II. STANDARD OF REVIEW

¶7 When the order of the trial court is vacated by the three-judge panel, the trial court's order stands replaced with that of the review panel, so that there is never more than one final decision to be reviewed in the appellate courts. Parks v. Norman Municipal Hospital,

III. ANALYSIS

¶8 Mr. McGuire argues that the order of the three-judge panel does not make requisite findings to enable this Court's review. He continues that the panel is required "to make specific findings of the ultimate facts responsive to the issues formed by the evidence as well as conclusions of law upon which its order is to be tested." Dunkin,

¶9 Regarding appeals to the three-judge panel, Rule 60(A)(3) of the Rules of the Worker's Compensation Court, 85 O.S.2001, ch. 4, app., provides that request for review shall include a specific statement of each conclusion of law and finding of fact urged as error, and that general allegations will not be accepted. Error not raised before the panel cannot be considered by this Court or in the Court of Civil Appeals. Bostic Tank Truck Service v. Nix,

¶10 Along with its Request for Review, the respondent/employer and its insurance carrier submitted a memorandum brief to the three-judge panel that covered the factual issues regarding whether the claimant had been exposed to hepatitis during the course of his employment, and the amount of evidence tending to prove that his exposure and disease could not be linked to his employment by either the claimant or his medical expert. The employer's brief complained that the second order issued by the trial judge was identical to the first, even though claimant had submitted his medical expert testimony by deposition and the employer's subsequent competency and evidentiary sufficiency objections were not addressed in the second order.

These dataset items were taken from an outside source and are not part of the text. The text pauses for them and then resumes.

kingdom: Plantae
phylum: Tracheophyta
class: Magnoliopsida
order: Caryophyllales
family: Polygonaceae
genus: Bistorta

¶11 With two general allegations and eight specific allegations for review, the order of the three-judge panel is insufficient to inform this Court of the basis for its conclusion that the trial court's order was against the clear weight of the evidence. Did the three-judge panel reject the evidence of timely notice of injury, or that the claimant was exposed to hepatitis A during the course and scope of his employment, or that his injury was caused by hepatitis A and not hepatitis C?